Objectively the conditions are favourable for this to develop. Marxist Ecologist John Bellamy Foster argues that the existential threat posed by the climate crisis can create a revolutionary situation in which the struggle for freedom (from oppression, poverty and more) and the struggle for necessity (survival in the face of climate chaos) coincide. Such a formulation may seem like an impossible step from the action of rail workers and council workers in Scotland – yet building a movement that can achieve system change (necessity) will be one of many steps and reversals – sometimes slow – sometimes rapid.
In order to turn this into a reality, one step is for climate activists to actively lend their
support to striking workers, whether it be the refuse collectors in Glasgow and Brighton, the HGV drivers nationally or bus and rail workers.
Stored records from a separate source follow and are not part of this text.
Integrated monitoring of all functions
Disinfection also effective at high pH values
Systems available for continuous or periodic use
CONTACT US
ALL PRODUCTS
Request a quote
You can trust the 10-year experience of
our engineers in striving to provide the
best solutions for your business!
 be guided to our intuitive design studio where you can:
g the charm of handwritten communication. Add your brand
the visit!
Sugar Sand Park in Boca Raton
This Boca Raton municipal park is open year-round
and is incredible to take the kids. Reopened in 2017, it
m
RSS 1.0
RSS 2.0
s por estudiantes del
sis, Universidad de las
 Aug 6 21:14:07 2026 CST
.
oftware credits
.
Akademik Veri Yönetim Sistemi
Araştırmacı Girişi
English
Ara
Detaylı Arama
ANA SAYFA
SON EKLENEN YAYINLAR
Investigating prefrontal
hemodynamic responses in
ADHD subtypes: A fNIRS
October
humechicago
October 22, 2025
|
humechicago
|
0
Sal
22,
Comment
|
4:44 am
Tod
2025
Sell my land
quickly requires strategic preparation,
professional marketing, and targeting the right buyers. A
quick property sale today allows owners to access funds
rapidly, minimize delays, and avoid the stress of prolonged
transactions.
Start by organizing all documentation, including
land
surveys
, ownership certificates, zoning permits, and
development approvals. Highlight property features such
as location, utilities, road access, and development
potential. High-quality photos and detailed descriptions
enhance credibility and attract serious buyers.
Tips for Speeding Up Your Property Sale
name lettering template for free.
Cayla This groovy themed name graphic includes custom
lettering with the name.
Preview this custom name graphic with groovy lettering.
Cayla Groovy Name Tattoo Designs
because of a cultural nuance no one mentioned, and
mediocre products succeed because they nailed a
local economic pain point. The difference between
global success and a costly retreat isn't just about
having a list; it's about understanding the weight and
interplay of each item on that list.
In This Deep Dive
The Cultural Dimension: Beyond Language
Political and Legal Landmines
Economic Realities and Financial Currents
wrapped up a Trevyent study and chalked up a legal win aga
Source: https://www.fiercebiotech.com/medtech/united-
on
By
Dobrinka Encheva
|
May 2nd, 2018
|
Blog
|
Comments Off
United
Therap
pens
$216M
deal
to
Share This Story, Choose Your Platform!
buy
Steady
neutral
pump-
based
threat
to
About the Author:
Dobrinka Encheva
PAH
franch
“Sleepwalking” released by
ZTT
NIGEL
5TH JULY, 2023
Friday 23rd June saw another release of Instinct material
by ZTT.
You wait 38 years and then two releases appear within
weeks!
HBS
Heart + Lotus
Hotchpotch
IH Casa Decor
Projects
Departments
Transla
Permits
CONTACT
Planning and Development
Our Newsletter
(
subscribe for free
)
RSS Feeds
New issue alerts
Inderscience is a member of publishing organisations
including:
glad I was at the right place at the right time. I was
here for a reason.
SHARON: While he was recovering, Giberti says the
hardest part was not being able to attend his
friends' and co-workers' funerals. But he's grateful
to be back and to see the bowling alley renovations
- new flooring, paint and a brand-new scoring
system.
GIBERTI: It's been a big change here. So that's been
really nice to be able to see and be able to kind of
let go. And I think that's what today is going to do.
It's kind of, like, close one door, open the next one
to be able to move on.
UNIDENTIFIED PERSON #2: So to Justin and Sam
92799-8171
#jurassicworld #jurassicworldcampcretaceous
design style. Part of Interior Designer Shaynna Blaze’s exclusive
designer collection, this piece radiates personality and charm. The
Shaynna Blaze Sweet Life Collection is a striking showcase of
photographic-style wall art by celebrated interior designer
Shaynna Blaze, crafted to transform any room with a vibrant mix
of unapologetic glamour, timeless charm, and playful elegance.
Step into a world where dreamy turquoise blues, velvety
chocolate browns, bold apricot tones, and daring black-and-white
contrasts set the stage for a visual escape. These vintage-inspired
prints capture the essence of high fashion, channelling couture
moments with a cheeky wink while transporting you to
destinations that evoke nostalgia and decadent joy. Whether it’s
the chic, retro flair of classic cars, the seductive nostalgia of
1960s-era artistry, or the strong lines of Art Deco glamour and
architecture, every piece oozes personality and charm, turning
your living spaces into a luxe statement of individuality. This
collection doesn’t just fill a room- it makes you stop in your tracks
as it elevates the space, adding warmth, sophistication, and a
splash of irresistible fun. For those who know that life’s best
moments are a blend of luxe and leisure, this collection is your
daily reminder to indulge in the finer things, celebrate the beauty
Supporting road haulage might on the surface seem contradictory to the fight against climate change but ultimately the change we need will come from below, with unity across the struggles being of paramount importance.
Likewise, we need to see trade unionists march with their banners alongside climate
activists at COP26 and beyond. The fights for decent jobs and a decent environment are not in opposition: they are one and the same.
Writing about how neo-liberalism and its consequences can be overturned, Panagiotis Sotiris talks about ‘productive reconstruction’.
We must think of ‘productive reconstruction’ not as ‘a return to growth’ but as a process of transformation and intense confrontation with capital, based upon public ownership, self-management, and forms of workers’ control. It has to be a process of experimentation and learning.
This seems like a pretty good agenda for both the climate and workers’ movements.